CONSIGNA A: Indique si cada afirmación concuerda con el fragmento sobre la cultura crítica y cite textualmente las palabras que lo deciden: (i) interpretar se considera, a fin de cuentas, una práctica; (ii) se dice que tenemos una cultura poco crítica; (iii) quien escribe afirma hablar por un lugar, una historia y una condición.
CONSIGNA B: Redacte la continuación del fragmento sobre la cultura crítica a partir de su última oración.

FRAGMENTO PARA LEER:

Ahora, demasiado maravillados andamos con la incesante complejidad
del mundo, como para crear (en
el sentido más trivial y convencional de esa palabra) -hacer literatura.
Picos eufóricos
y lagunas depresivas se alternan ante la sospecha de que quizá
mi condición cultural exija revertir la cláusula
práxica de Marx. Transformar y no interpretar el mundo:
quizá, para mí (hablo
no por, sino desde un lugar, desde una historia, desde una condición) no quepa sino interpretar,
y esperar, ingenuidad de toda soberbia, que la transformación
se solape, se agregue, se endose. Interpretar (o,
mejor, para mi gusto, criticar)
no es, a fin de cuentas, sino una práctica. Dejemos esto
para después; primero recorramos, ligeramente nuestro
suelo. Dícese que tenemos una cultura muy crítica.
La cosa parece fácil.
Si voy a ser culto, aprenderé, penosamente, a glosar y
a parasitar las reglas de un juego de lenguaje, en el buen entendido
de que estoy haciendo "crítica de cine", "crítica
literaria", "crítica de música"
o "crítica teatral".

Extractos de datos:
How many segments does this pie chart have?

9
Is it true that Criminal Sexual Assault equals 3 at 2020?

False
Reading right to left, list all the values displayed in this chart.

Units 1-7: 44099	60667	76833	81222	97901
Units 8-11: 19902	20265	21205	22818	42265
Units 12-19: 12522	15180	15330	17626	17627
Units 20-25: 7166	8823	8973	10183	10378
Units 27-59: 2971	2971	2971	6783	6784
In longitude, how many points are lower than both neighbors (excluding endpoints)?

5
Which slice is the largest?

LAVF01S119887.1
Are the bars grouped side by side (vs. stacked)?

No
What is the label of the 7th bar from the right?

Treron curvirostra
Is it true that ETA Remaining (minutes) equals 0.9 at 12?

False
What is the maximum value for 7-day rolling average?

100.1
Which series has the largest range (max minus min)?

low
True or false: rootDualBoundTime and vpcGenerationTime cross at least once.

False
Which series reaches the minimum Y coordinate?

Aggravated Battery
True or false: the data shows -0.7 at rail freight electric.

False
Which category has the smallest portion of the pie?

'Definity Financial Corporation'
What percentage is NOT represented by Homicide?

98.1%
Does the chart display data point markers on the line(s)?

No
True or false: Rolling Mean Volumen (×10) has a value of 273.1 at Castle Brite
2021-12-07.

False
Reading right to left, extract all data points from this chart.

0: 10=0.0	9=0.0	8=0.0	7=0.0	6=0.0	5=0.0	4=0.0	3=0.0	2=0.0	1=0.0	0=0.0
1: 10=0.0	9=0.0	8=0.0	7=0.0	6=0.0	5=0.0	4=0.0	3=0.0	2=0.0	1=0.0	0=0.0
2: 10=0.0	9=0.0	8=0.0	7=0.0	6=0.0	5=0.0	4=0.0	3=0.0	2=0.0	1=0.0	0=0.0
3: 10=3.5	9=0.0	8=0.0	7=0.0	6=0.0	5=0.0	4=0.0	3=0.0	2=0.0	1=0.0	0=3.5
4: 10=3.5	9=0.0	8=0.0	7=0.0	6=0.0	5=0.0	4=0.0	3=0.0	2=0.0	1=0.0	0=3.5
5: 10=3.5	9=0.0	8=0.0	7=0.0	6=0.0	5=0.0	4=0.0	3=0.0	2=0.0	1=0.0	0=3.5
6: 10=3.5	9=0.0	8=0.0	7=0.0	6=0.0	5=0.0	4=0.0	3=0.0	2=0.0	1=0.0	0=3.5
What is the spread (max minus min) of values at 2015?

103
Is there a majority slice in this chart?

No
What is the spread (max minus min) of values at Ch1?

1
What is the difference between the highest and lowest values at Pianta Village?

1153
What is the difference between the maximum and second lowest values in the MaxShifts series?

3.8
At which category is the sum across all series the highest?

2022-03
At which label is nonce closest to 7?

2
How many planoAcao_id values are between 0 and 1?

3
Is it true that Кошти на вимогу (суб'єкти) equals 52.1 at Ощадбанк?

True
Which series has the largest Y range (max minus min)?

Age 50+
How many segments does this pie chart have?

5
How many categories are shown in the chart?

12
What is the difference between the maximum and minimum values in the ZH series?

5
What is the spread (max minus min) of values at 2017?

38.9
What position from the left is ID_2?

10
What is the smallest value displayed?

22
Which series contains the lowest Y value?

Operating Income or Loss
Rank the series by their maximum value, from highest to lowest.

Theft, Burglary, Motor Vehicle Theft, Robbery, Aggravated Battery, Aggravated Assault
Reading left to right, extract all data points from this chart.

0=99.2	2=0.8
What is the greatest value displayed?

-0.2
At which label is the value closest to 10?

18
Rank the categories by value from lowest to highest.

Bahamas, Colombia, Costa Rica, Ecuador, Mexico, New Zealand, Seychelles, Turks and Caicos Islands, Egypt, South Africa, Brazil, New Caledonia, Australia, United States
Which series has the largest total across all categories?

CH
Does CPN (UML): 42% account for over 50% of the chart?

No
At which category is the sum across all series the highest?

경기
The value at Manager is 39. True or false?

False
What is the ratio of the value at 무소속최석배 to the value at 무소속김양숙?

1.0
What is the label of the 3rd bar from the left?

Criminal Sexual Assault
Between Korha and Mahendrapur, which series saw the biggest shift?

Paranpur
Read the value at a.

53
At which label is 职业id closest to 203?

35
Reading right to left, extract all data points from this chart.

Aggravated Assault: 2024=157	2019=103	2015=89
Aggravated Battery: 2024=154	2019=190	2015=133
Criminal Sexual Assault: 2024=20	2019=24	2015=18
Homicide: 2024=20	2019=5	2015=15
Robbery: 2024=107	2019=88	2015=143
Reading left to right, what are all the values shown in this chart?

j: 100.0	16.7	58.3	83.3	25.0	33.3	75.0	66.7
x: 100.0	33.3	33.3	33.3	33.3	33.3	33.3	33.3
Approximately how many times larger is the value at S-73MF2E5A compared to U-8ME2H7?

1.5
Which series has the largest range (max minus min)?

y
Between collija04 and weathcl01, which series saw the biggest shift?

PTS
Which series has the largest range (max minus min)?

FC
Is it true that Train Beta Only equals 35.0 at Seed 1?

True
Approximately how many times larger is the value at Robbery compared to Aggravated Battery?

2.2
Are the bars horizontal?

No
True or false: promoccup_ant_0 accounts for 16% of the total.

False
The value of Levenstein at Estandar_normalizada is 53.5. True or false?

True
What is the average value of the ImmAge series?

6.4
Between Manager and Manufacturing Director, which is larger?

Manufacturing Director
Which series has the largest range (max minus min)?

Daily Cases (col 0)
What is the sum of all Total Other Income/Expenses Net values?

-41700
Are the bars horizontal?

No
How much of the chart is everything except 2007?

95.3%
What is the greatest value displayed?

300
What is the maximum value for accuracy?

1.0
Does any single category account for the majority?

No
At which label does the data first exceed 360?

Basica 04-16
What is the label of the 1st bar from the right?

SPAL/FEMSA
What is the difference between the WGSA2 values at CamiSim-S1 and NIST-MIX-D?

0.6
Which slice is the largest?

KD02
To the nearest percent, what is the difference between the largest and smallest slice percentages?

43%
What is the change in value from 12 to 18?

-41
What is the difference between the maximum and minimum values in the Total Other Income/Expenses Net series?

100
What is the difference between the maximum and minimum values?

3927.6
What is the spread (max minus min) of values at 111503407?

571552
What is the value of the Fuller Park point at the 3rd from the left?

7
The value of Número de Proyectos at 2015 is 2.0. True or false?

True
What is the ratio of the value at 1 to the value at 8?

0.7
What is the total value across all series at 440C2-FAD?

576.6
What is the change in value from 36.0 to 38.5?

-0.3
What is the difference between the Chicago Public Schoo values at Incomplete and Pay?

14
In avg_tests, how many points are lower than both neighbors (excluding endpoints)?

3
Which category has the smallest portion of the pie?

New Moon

RESPUESTA A:
(i) Sí: «Interpretar (o, mejor, para mi gusto, criticar) no es, a fin de cuentas, sino una práctica».
(ii) No: «Dícese que tenemos una cultura muy crítica».
(iii) No: «hablo no por, sino desde un lugar, desde una historia, desde una condición».

RESPUESTA B:
O aprenderé, más sofisticadamente, que Uruguay merece
o necesita un periodismo antropológico o historiográfico
o sociológico, una escritura
que "rescate" o "recupere" figuras perdidas,
olvidadas, marginales; o partes marginales o forcluidas de figuaras
reconocidas, históricas - esto último es gestualmente
mejor, es decir más fuerte: no sólo me detiene sobre
lo que ninguno vio o ninguno quiso ver, sino sobre lo que se dejó
de decir por decir otras cosas.
Así, cuando llegue
el momento, me batiré por Lautreámont, por Herrera
y Reissig, y por devolver la sexualidad a los desasexuados
y a los monumentos.
Si voy a ser intelectual
y serio, aprenderé antes que nada, una administración
del espacio (ésta es
relativamente nueva):
la analítica política la realizan y la administran,
los politólogos o los sociólogos, el discurso filosófico
encuentra su cauce en la figura profesional de un filósofo,
la historia es escrita por los
historiadores, los antropólogos buscan al ab-origen.
Os ayudaré a descubrir junto a antropólogos, psicólogos,
historiadores, semiotas y literatos (la
utopía democrática de las humanidades:
la interdisciplina),
en cierta condición polimorfa o heterológica de
mi propia "interioridad" cultural (o
mi propio pasado),
la más radical de las exterioridades, mi paraíso
teórico descentrado, alternativo, débil, menor,
subalterno, y propio.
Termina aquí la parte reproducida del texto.